NYTimes: “While the road ahead for computer science education may be uncertain, the market for A.I.-assisted software is poised for growth, experts say. A.I. is a productivity tool, and every new wave of computing — the personal computer, the internet, the smartphone — has increased the demand for software and for programmers. This time, they say, the result may be a burst of technology democratization as chatbot-style tools are used by people in fields from medicine to marketing to create their own programs, tailored for their industry, fed by industry-specific data sets. “The growth in software engineering jobs may decline, but the total number of people involved in programming will increase,” said Alex Aiken, a professor of computer science at Stanford.”
WSJ: “We usually feel the impulse to tame or civilize teenagers, but maybe that’s wrong. Instead of trying to teach or enlighten them, maybe we should be importing some of their seemingly chaotic and maddening traits into our own lives. Instead of making them more like us, we should be thinking about how we could fruitfully be more like them. Rather than feeling annoyed or amused or worried, we should be viewing their way of life as a gentle but powerful reproach of our own. When I ask my 16-year-old son at, say, 3 p.m. if he will be around for dinner, he looks at me like I am asking him where he will be in three years. His plans are always up in the air. Impromptu gatherings involving three, four, five people cohere instantaneously out of nowhere. Like most adults I know, my dinners, drinks or lunches with friends are planned at least a week in advance, and usually weeks. While I don’t think I would thrive in the total fluidity of teenage social life, maybe I could learn to see friends a little more spontaneously, to pop out for coffee or a walk with one of them on impulse. Wouldn’t it be kind of great to decide to meet someone for drinks in 20 minutes?”

--*--

**TASK DETAILS**. According to the news excerpts, what position does Alex Aiken hold? The records have nothing to do with the news excerpts.

**ENTRIES PROVIDED**.

--*--

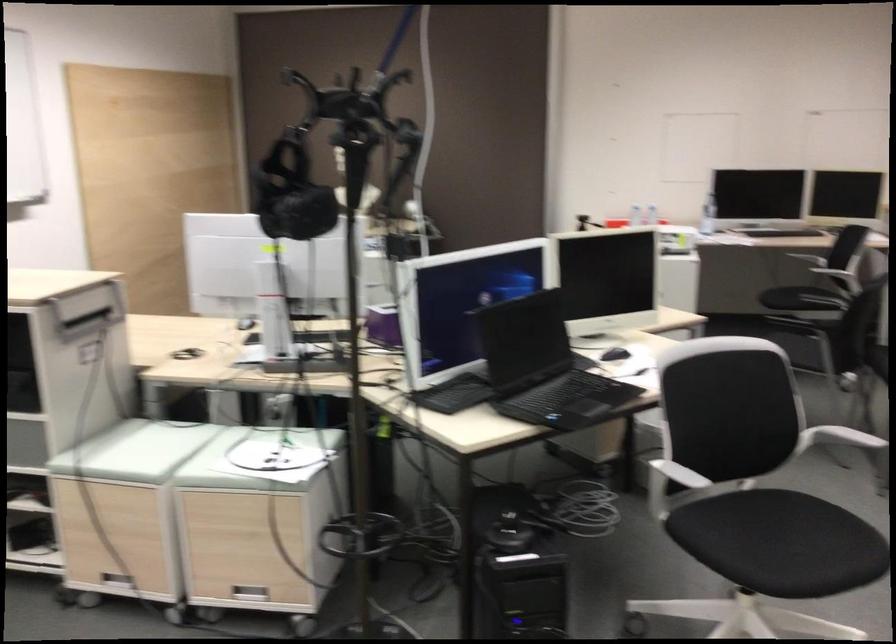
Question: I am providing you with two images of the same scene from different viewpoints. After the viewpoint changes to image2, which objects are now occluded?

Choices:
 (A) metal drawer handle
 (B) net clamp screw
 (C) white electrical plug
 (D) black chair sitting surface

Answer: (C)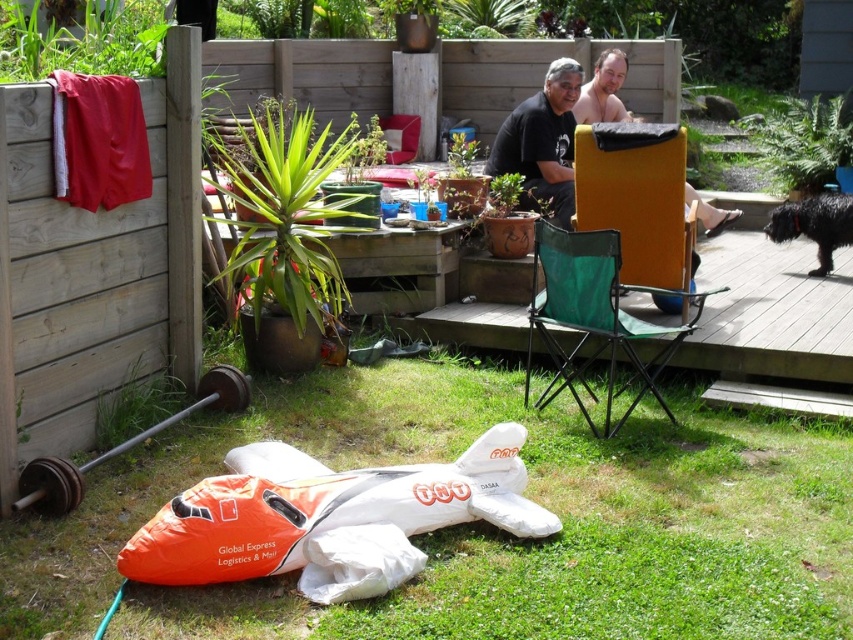
Question: Which point appears closest to the camera in this image?

Choices:
 (A) (263, 449)
 (B) (534, 244)

Answer: (A)

Question: Can you confirm if green grass at lower center is smaller than wooden deck at center?

Choices:
 (A) yes
 (B) no

Answer: (A)

Question: Among these objects, which one is nearest to the camera?

Choices:
 (A) green mesh chair at center
 (B) wooden deck at center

--*--

**SOLUTION TO THIS TASK**. He is a professor of computer science at Stanford.